Ved los efectos despreciables de la lascivia, que no sólo debilita la mente, sino que llega a destruir el cuerpo. El resultado de los deseos lujuriosos no es más que la desgracia. ¡A cuántos se ve morir o ser destruidos, no por el acto en sí, sino por la intención de cometer este pecado!

¿Dónde pudo encontrar esta débil mujer las fuerzas para defenderse de ese renegado? A Goliat, con su inmensa estatura, ¿cómo pudo David derribarle[159]?. Tan joven y escasamente armado, ¿cómo osó mirar cara a cara a tan temible rostro? Es evidente que sólo por la gracia de Dios. ¿Quién dio a Judit el valor y la osadía de degollar a Holofernes en su tienda y así librar del desastre al pueblo elegido? El mismo que dio a Constanza fuerza y vigor.

Su barco atravesó el estrecho que separa Gibraltar de Ceuta, y siguió navegando, a veces hacia Occidente, a veces hacia el Norte, el Sur o el Este, durante largos días, hasta que la Madre de Jesucristo (¡eternamente bendita sea!), en su infalible bondad, quiso que terminaran definitivamente las penalidades de Constanza.

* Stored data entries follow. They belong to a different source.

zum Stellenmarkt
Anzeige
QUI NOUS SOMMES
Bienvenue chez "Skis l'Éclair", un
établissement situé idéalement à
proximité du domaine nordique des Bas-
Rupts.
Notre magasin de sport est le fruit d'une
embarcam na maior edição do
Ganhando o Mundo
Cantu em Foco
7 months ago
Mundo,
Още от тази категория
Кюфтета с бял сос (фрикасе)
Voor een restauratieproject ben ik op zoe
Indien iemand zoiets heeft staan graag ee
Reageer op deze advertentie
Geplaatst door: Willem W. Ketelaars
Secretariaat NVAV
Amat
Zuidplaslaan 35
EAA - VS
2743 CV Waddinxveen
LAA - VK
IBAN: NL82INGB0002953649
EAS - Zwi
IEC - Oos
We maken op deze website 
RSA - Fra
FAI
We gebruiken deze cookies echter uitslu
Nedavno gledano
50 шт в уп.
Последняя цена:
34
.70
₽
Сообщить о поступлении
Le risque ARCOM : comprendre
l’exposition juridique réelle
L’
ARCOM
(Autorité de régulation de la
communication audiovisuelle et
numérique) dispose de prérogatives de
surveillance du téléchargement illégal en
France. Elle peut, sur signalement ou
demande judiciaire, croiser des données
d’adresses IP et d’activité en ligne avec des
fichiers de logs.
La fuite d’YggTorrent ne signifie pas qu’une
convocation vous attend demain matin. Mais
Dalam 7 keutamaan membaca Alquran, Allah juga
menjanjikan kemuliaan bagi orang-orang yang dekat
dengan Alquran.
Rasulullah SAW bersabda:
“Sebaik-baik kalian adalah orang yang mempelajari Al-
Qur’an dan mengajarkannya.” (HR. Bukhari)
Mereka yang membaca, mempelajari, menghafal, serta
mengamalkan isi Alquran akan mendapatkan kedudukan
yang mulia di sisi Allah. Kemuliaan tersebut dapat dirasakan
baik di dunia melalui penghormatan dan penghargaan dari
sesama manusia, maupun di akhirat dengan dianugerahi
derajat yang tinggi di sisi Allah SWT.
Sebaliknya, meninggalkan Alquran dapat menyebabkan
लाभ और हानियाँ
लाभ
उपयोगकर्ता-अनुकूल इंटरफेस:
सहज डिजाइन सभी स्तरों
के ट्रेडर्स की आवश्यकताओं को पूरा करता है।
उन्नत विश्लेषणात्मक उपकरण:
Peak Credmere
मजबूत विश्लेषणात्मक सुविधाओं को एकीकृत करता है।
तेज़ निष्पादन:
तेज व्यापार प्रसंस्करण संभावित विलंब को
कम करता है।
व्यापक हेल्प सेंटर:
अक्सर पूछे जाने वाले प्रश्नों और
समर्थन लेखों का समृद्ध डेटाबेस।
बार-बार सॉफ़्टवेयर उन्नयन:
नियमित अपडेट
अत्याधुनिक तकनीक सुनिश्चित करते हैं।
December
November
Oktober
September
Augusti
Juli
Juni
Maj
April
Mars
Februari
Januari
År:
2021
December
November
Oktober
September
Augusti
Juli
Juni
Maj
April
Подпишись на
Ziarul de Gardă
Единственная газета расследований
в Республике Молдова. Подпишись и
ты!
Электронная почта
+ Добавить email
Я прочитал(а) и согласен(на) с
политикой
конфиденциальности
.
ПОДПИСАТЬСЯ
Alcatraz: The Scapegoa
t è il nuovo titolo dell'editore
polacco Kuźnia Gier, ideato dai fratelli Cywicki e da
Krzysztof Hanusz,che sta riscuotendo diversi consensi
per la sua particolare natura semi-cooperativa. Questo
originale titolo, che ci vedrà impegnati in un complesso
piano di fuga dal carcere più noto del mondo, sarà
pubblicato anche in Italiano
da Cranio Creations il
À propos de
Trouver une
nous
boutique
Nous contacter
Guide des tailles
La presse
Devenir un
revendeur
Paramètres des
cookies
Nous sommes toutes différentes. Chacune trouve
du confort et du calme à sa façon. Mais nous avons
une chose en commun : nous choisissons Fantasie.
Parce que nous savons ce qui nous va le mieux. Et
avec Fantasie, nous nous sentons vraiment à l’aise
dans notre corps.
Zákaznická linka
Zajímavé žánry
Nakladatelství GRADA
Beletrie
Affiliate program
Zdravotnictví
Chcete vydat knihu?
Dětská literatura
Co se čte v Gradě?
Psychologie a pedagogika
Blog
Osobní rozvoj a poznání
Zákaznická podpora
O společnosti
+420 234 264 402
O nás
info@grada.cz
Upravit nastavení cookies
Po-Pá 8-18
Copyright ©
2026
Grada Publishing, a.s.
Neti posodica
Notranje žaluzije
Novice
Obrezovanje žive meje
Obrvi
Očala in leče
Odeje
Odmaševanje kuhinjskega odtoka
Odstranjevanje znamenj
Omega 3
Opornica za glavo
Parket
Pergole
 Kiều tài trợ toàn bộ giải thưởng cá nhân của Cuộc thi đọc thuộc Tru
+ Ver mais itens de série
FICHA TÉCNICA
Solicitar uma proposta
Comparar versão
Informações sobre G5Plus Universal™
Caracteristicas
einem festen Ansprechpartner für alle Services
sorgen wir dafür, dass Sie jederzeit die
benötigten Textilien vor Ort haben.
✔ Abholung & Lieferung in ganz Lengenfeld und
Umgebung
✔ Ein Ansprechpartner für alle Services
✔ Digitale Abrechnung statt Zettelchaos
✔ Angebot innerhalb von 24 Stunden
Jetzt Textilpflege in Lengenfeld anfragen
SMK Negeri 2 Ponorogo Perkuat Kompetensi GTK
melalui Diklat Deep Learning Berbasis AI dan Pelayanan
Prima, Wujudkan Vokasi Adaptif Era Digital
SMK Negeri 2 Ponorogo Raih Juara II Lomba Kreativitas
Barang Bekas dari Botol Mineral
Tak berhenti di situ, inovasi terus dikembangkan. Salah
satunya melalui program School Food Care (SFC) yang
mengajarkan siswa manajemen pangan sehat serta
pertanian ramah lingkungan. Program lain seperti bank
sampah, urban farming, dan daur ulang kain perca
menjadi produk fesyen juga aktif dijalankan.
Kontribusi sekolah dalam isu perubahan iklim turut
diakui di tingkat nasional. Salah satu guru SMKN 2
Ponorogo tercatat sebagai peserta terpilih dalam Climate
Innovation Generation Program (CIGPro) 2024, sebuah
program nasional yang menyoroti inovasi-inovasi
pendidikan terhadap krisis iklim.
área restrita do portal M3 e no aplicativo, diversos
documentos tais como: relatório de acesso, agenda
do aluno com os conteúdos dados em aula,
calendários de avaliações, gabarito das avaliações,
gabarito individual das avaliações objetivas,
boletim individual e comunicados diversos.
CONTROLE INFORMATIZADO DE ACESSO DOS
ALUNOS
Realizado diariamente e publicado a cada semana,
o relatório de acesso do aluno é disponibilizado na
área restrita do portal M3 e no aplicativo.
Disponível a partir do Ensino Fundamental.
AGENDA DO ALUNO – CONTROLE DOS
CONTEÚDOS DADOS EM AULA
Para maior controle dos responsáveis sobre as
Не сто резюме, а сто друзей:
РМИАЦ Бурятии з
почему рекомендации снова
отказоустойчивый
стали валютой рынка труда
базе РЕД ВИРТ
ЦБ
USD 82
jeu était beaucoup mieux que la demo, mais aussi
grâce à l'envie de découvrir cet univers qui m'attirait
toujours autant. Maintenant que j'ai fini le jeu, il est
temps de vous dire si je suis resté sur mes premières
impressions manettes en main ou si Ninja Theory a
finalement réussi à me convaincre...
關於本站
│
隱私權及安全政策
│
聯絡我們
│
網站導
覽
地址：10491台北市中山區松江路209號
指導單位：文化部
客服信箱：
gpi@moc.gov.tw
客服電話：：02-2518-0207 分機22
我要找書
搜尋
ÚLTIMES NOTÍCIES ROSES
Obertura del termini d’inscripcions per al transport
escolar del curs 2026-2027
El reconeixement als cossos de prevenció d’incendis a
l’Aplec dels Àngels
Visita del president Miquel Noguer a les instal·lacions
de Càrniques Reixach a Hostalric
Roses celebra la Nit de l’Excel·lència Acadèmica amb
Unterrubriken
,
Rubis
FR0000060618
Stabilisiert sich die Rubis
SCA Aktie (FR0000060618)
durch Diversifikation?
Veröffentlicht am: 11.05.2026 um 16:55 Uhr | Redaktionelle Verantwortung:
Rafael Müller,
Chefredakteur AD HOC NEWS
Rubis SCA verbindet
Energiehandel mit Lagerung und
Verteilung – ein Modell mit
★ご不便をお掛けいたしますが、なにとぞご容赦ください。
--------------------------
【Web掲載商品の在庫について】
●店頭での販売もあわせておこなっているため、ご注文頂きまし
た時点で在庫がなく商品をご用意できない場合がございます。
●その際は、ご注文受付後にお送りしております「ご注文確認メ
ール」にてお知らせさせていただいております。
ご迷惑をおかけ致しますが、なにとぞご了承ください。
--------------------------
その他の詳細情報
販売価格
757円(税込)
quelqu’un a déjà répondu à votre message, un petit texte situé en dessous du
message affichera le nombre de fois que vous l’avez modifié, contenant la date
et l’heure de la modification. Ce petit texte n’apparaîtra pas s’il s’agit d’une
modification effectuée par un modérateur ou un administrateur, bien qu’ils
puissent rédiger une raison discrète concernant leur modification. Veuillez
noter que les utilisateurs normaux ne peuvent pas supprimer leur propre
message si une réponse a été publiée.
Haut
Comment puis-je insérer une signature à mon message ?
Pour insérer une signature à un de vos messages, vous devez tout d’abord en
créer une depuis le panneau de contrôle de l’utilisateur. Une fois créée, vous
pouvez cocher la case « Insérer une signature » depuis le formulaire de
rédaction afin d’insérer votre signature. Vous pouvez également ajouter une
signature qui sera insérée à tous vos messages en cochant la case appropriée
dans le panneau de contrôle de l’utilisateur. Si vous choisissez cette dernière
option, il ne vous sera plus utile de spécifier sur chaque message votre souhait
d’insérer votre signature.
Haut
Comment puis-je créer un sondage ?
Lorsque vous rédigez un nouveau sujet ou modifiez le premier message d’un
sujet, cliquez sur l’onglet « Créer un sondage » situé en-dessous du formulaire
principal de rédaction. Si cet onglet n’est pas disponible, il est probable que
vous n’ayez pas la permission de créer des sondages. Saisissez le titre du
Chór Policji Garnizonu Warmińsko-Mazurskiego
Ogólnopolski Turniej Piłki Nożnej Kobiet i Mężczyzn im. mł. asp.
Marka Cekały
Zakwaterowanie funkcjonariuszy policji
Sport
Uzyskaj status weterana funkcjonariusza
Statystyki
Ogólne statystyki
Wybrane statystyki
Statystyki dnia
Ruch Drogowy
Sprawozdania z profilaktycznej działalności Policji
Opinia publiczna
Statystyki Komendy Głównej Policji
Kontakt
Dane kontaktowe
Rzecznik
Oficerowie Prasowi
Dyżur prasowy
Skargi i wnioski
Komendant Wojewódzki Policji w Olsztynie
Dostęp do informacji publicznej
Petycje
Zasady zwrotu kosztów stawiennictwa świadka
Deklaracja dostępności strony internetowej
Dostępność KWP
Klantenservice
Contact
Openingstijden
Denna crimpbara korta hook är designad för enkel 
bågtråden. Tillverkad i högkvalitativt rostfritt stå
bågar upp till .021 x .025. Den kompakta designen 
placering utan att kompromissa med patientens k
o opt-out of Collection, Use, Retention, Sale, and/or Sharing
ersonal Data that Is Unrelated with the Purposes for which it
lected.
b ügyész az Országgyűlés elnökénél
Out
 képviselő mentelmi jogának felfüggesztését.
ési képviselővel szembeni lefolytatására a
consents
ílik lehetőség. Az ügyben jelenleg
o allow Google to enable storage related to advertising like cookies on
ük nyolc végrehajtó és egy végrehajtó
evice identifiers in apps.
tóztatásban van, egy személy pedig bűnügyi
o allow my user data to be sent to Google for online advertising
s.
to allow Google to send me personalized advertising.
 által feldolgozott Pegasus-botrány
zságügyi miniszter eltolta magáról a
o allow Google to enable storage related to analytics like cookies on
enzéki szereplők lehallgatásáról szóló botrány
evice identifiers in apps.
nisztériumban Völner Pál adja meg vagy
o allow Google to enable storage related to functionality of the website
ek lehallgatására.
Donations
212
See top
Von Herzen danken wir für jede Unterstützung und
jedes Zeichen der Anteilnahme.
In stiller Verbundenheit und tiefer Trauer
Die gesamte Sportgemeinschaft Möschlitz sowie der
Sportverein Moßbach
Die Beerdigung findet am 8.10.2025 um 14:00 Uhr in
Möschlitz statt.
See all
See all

Pero dejemos un rato a Constanza y pasemos a hablar del emperador. Por cartas procedentes de Siria se enteró de la masacre de los cristianos y del deshonor causado por aquella serpiente oculta en la hierba (quiero decir aquella malvada sultana que había hecho matar a todos y cada uno de los comensales del banquete). Debido a ello, el emperador mandó a su senador con un gran número de otros señores, espléndidamente equipados, para tomar cumplida venganza de los sirios. Durante muchos días quemaron, mataron y causaron enormes destrozos, pero al final pusieron rumbo a su patria y, según cuentan, navegaban en estilo principesco en su victorioso retorno a Roma cuando se encontraron con el barco que iba a la deriva con la pobre Constanza a bordo. El senador no tenía idea alguna de quién era o de cómo había llegado a tal estado, ni Constanza, por su vida, confesaría a nadie ni su rango ni su condición.